For sentence-level CLIR, we demonstrate that state-of-the-art performance can be achieved.
However, the peak performance is not met using the general-purpose multilingual text encoders off-the-shelf', but rather relying on their variants that have been further specialized for sentence understanding tasks.
- Score: 51.60862829942932
- License: http://creativecommons.org/licenses/by-sa/4.0/
- Abstract: Pretrained multilingual text encoders based on neural Transformer
architectures, such as multilingual BERT (mBERT) and XLM, have achieved strong
performance on a myriad of language understanding tasks.

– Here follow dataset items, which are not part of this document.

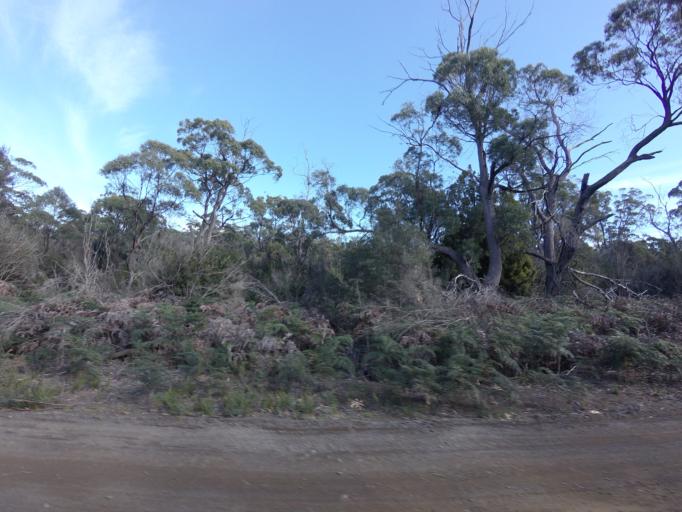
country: AU
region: Tasmania
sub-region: Clarence
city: Sandford
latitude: -42.9894
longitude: 147.7142
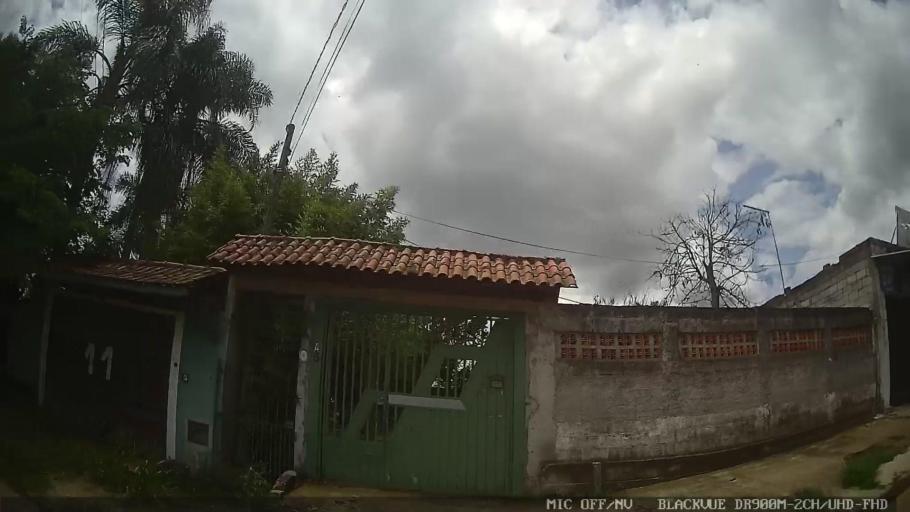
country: BR
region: Sao Paulo
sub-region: Suzano
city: Suzano
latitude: -23.6013
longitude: -46.2503
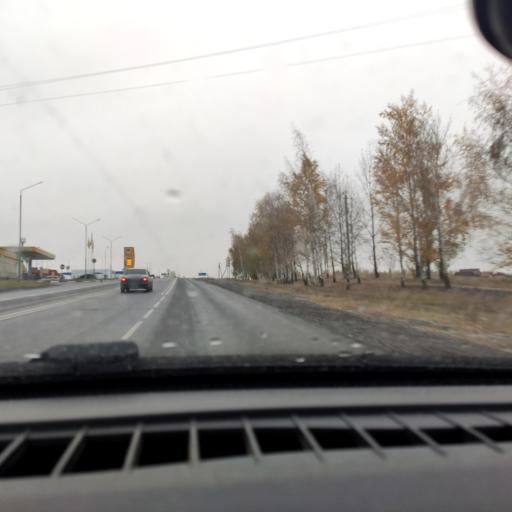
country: RU
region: Belgorod
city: Alekseyevka
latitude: 50.6447
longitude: 38.6815
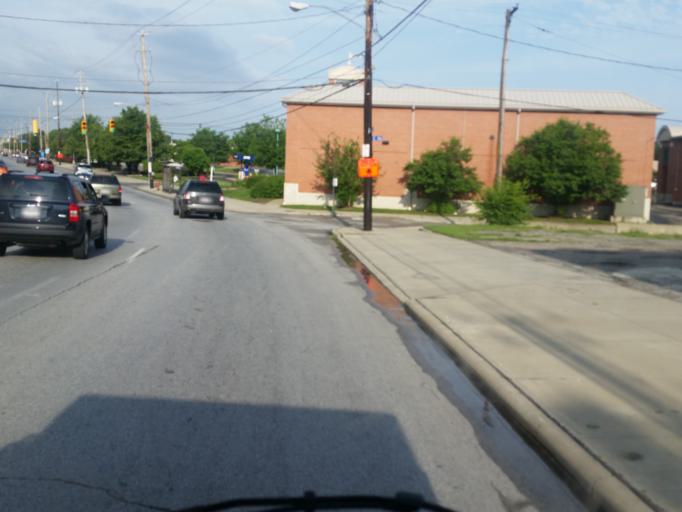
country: US
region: Ohio
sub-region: Cuyahoga County
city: Bratenahl
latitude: 41.5401
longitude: -81.6126
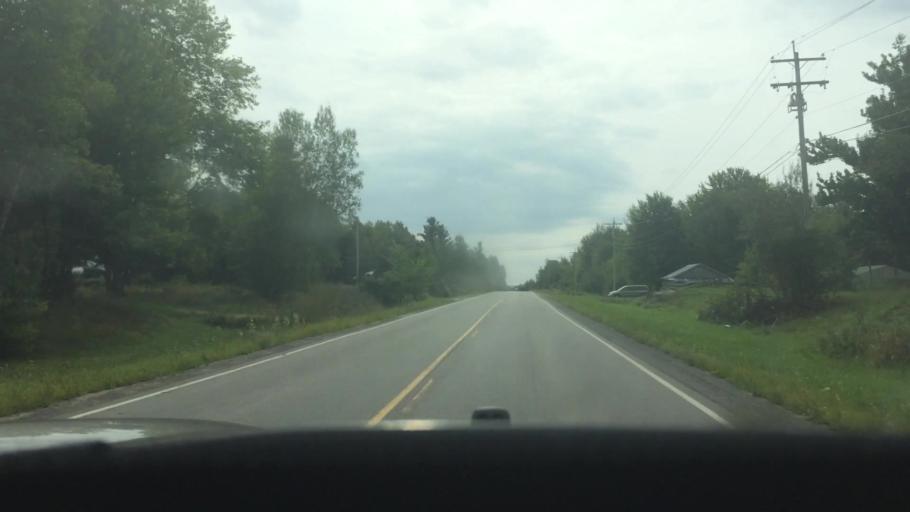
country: US
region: New York
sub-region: St. Lawrence County
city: Canton
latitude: 44.5008
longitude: -75.2683
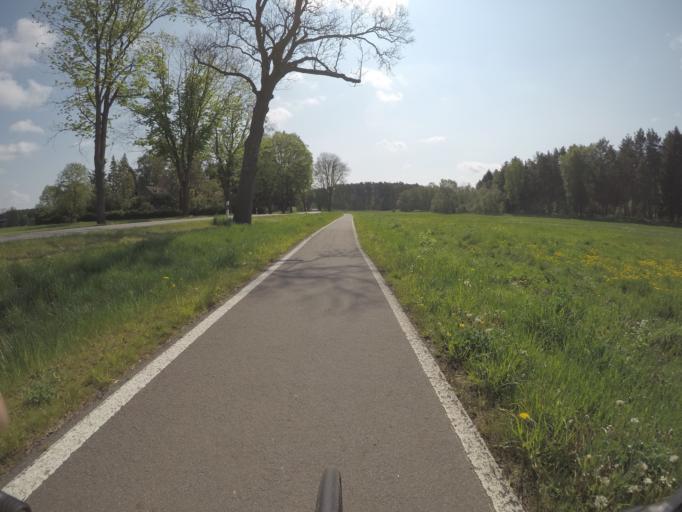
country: DE
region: Brandenburg
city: Wandlitz
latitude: 52.7973
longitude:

Consequently, they
have been adopted as a go-to paradigm for multilingual and cross-lingual
representation learning and transfer, rendering cross-lingual word embeddings
(CLWEs) effectively obsolete. However, questions remain to which extent this
finding generalizes 1) to unsupervised settings and 2) for ad-hoc cross-lingual
IR (CLIR) tasks. Therefore, in this work we present a systematic empirical
study focused on the suitability of the state-of-the-art multilingual encoders
for cross-lingual document and sentence retrieval tasks across a large number
of language pairs. In contrast to supervised language understanding, our
results indicate that for unsupervised document-level CLIR -- a setup with no
relevance judgments for IR-specific fine-tuning -- pretrained encoders fail to
significantly outperform models based on CLWEs. For sentence-level CLIR, we
demonstrate that state-of-the-art performance can be achieved. However, the
peak performance is not met using the general-purpose multilingual text
encoders `off-the-shelf', but rather relying on their variants that have been
further specialized for sentence understanding tasks.